The output should match, line for line, the records from the line containing "left ear: (63, 152)" through the line containing "right elbow: (803, 172)", with every picture left out.

● ● ● ● ● ● ●

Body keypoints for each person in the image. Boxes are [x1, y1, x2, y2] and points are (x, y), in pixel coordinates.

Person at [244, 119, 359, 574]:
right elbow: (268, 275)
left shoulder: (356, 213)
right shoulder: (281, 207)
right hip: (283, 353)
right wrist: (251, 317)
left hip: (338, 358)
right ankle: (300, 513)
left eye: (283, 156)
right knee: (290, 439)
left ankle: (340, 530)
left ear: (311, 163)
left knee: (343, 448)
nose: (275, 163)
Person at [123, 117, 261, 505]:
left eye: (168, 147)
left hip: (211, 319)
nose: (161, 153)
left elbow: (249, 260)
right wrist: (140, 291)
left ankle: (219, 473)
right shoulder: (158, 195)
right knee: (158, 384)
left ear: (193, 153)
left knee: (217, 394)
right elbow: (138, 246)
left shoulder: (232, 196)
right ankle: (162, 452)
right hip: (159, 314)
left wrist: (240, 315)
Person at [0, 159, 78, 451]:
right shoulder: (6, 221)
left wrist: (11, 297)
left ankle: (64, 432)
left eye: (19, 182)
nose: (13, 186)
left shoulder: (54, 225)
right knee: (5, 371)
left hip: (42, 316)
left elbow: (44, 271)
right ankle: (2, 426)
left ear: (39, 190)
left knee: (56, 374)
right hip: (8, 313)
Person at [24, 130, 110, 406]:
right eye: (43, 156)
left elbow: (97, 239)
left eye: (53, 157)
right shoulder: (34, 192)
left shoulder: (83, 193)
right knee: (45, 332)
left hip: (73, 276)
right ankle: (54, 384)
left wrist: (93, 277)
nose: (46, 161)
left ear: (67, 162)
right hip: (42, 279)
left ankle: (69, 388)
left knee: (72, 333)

● ● ● ● ● ● ●

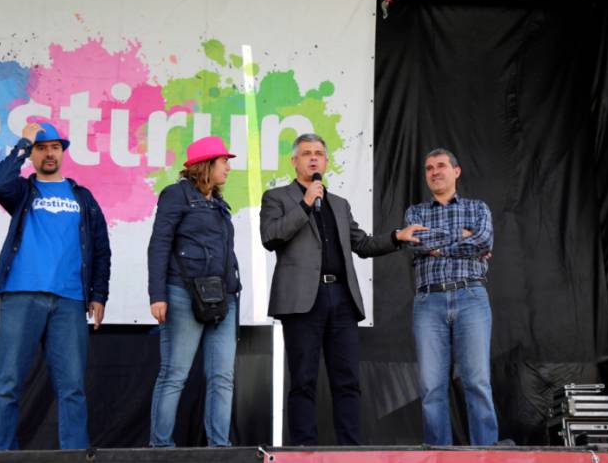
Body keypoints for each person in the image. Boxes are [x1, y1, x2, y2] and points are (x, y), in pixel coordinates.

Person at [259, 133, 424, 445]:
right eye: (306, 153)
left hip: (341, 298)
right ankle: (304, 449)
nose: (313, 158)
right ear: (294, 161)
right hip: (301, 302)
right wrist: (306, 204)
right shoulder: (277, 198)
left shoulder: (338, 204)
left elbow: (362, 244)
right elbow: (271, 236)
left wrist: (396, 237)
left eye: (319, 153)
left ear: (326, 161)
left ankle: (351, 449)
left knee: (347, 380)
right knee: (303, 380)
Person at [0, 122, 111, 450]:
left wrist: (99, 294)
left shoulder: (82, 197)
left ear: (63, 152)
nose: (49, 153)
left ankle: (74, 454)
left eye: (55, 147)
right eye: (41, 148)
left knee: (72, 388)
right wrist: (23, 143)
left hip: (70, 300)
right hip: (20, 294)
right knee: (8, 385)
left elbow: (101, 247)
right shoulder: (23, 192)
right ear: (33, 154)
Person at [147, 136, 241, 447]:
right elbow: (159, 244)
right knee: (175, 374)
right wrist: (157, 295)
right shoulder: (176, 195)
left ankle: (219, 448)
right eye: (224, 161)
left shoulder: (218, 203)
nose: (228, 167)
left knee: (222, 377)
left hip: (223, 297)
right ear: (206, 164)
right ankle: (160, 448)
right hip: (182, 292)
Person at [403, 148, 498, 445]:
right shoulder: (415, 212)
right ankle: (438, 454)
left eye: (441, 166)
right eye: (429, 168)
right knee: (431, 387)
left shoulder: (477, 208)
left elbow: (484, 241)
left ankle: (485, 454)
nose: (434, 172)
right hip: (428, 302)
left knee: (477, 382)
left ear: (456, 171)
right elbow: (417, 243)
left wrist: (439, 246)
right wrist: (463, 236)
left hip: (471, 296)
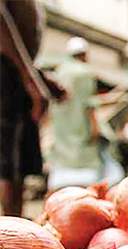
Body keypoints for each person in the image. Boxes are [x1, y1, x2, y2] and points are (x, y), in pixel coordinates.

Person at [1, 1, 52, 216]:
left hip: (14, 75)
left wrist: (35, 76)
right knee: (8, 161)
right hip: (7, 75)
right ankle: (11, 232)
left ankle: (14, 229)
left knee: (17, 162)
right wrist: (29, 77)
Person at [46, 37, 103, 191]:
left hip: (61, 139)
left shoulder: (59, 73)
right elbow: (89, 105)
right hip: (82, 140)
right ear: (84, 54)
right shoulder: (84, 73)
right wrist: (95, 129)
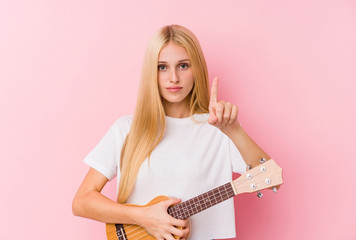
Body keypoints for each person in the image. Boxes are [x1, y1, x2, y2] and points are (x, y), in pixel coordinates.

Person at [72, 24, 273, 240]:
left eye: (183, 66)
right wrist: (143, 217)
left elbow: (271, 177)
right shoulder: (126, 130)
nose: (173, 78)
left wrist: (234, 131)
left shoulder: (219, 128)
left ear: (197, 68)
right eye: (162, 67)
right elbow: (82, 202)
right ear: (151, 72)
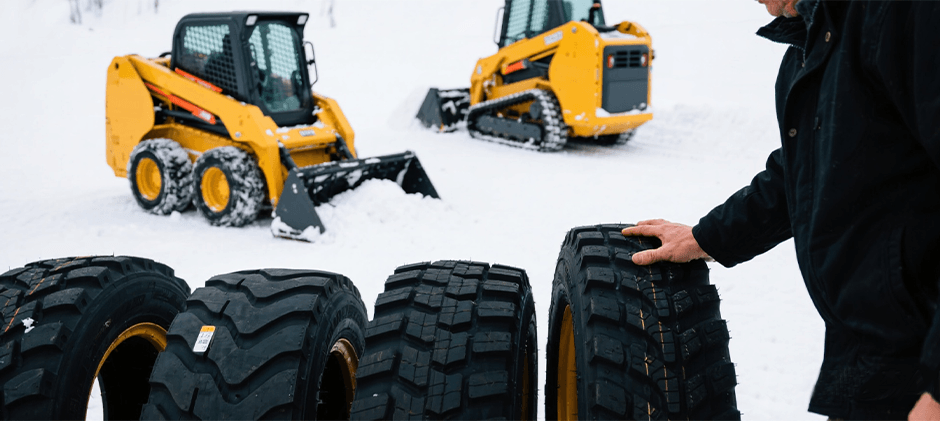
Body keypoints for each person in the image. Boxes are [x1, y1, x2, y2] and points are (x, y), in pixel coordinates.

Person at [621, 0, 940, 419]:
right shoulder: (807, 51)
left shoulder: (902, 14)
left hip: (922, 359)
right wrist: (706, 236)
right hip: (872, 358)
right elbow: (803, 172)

● ● ● ● ● ● ●

ANSWER SECTION —
left ear: (63, 152)
nose: (49, 153)
left ankle: (74, 454)
left eye: (55, 147)
right eye: (41, 148)
left knee: (72, 388)
right wrist: (23, 143)
left hip: (70, 300)
right hip: (20, 294)
right knee: (8, 385)
left elbow: (101, 247)
right shoulder: (23, 192)
right ear: (33, 154)
Person at [147, 136, 241, 447]:
right elbow: (159, 244)
right knee: (175, 374)
right wrist: (157, 295)
right shoulder: (176, 195)
left ankle: (219, 448)
right eye: (224, 161)
left shoulder: (218, 203)
nose: (228, 167)
left knee: (222, 377)
left hip: (223, 297)
right ear: (206, 164)
right ankle: (160, 448)
right hip: (182, 292)
Person at [403, 148, 498, 445]:
right shoulder: (415, 212)
right ankle: (438, 454)
left eye: (441, 166)
right eye: (429, 168)
right knee: (431, 387)
left shoulder: (477, 208)
left elbow: (484, 241)
left ankle: (485, 454)
nose: (434, 172)
right hip: (428, 302)
left knee: (477, 382)
left ear: (456, 171)
right elbow: (417, 243)
left wrist: (439, 246)
right wrist: (463, 236)
left hip: (471, 296)
Body keypoints for each person in the image. Boxes are [x1, y1, x2, y2] and points are (x, y), in pixel coordinates.

Person at [1, 1, 52, 216]:
left hip: (14, 75)
left wrist: (35, 76)
right knee: (8, 161)
right hip: (7, 75)
right ankle: (11, 232)
left ankle: (14, 229)
left knee: (17, 162)
right wrist: (29, 77)
Person at [46, 37, 103, 191]:
left hip: (61, 139)
left shoulder: (59, 73)
right elbow: (89, 105)
right hip: (82, 140)
right ear: (84, 54)
right shoulder: (84, 73)
right wrist: (95, 129)
Body keypoints for each person in the image. Boxes are [x1, y1, x2, y2] and points are (x, y), in pixel coordinates.

Person at [72, 24, 273, 240]:
left eye: (183, 66)
right wrist: (143, 217)
left elbow: (271, 177)
right shoulder: (126, 130)
nose: (173, 78)
left wrist: (234, 131)
left shoulder: (219, 128)
left ear: (197, 68)
right eye: (162, 67)
right elbow: (82, 202)
right ear: (151, 72)
Body keypoints for each person in the image. Boxes are [x1, y1, x2, y2] and points are (x, y), in pixel coordinates.

Person at [621, 0, 940, 419]:
right shoulder: (807, 51)
left shoulder: (902, 14)
left hip: (922, 359)
right wrist: (706, 236)
right hip: (872, 358)
right elbow: (803, 172)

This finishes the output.